People keep talking about Sarah Jibril having just one vote, you didn’t talk about how many of the delegates were women. There were women and they went in there with a mandate of who to vote for. So, the question of delegates in political parties also affects how candidates emerge. The process is male dominated, it is patriarchal. The few women who are there may not be different from men also because of their own patriarchal orientation too. So, you don’t expect them to vote for women just like that. And that’s one area that the NWTF is working around to make women understand that regardless of the circumstances it is very important for women to be for women, for women to understand that women are good leaders, for women to know that women are capable of demonstrating good leadership if given an office or platform to launch themselves. So, don’t see women who did not vote for Sarah Jibril as the enemies. Rather we should look at the structure within which the women operate. They are not different from the kind of men there with patriarchal orientation.

So, it is actually to change that orientation, but are we changing it?

It is a gradual process. Some women are getting to understand better now. Before, we didn’t have women voting for women; but you can see that there is a gradual shift now.

Are people surprised that you are a modern Muslim woman advocating for women’s rights?

I would start with the fact that Islamic religion, looking at the Quran does not create room for the oppression of the Muslim woman. But you find in the interpretations of the provisions of in the Quran the oppression of women, depending on the interpreter.  But if you look at the Quran close, it is not a book of oppression. Truly if you look at me as a Muslim woman, I don’t find a conflict in that because God created men and women equal. When you talk about gender equality it is about giving equal opportunities for both men and women in terms of knowledge, education, health, and in terms of social and political development.  It is not about a man wanting to become a woman. It is not about biological change. Gender equality is sociological. It is about creating opportunity for both men and women. So, I don’t see the conflict.

Many tend to mistake advocacy for gender equality as opposition, hate and utter disregard for men. How do you as a gender advocate strike the balance for people to understand that it is gender equality you are calling for?

When you talk about gender equality it is not about the superiority of the sexes. It is not in any way about that. Rather, it is about asking for equal opportunity for both men and women, both girls and boys. If you send the boys to school, send the girls as well. It is not a call for equality of sexes because biologically they are different, anyway. It is not about going out to hate men or to hate women. It is about looking at our social structure removing the inequalities. In some instances, you may need to put some extra measures to ensure that you achieve this. That’s why you find a lot of advocacy around women’s right, around gender equality. It is not because it is a new phenomenon.

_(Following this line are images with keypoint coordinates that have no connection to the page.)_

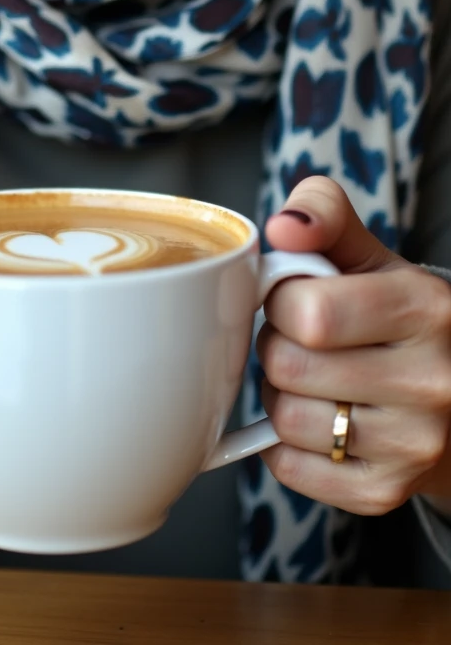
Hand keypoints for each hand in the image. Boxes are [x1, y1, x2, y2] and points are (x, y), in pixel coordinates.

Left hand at [258, 176, 450, 516]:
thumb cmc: (398, 320)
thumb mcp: (373, 257)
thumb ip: (325, 216)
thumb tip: (283, 227)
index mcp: (426, 310)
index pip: (310, 311)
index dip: (281, 301)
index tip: (295, 298)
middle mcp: (431, 382)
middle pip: (289, 365)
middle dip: (276, 345)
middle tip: (301, 341)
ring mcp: (413, 445)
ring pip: (285, 419)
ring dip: (279, 394)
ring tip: (310, 379)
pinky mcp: (385, 491)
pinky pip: (290, 469)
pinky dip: (284, 444)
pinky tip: (316, 420)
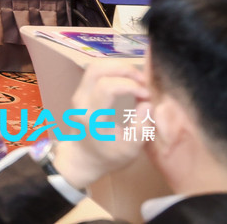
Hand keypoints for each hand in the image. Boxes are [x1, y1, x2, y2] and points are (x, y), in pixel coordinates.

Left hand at [51, 59, 147, 188]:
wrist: (82, 159)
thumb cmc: (108, 156)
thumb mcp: (130, 150)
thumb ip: (141, 128)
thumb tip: (147, 103)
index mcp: (91, 116)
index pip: (106, 88)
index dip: (129, 86)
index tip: (147, 95)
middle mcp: (81, 100)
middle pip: (96, 69)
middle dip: (123, 69)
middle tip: (143, 81)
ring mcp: (79, 94)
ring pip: (95, 67)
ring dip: (118, 68)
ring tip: (138, 80)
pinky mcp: (82, 91)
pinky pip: (96, 72)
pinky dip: (114, 71)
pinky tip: (129, 81)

What legacy would you like to live?

A legacy of a very strong institution that is a reference point when it comes to political participation and in the closing of gender gaps in governance in Nigeria.

What motivates you?

That’s a tough question. A lot of things. Anytime I see progress for women I feel happy.  When I say progress, as in, seeing a woman overcoming challenges as a result of efforts. You see the government doing thing is that support the rights of women I feel happy. And I feel motivated career-wise because I am very pleased with that. For me, as a person, I am passionate about advocating for the rights of women because women out of no reason and fault of there get relegated to the background. It is not a good thing to be oppressed. So, when you scale over that and you are able to stabilize as a woman, for me, it gives me some level of joy. My interest in women’s right advocacy is not by circumstance, it is out of passion and interest. It is not because I have gone through one form of oppression, but I see it. Having worked as a journalist before, I ask where are the women? In your reporting you can find women to give you their own view on different political issues, they have a lot of domestic baggage that they carry around.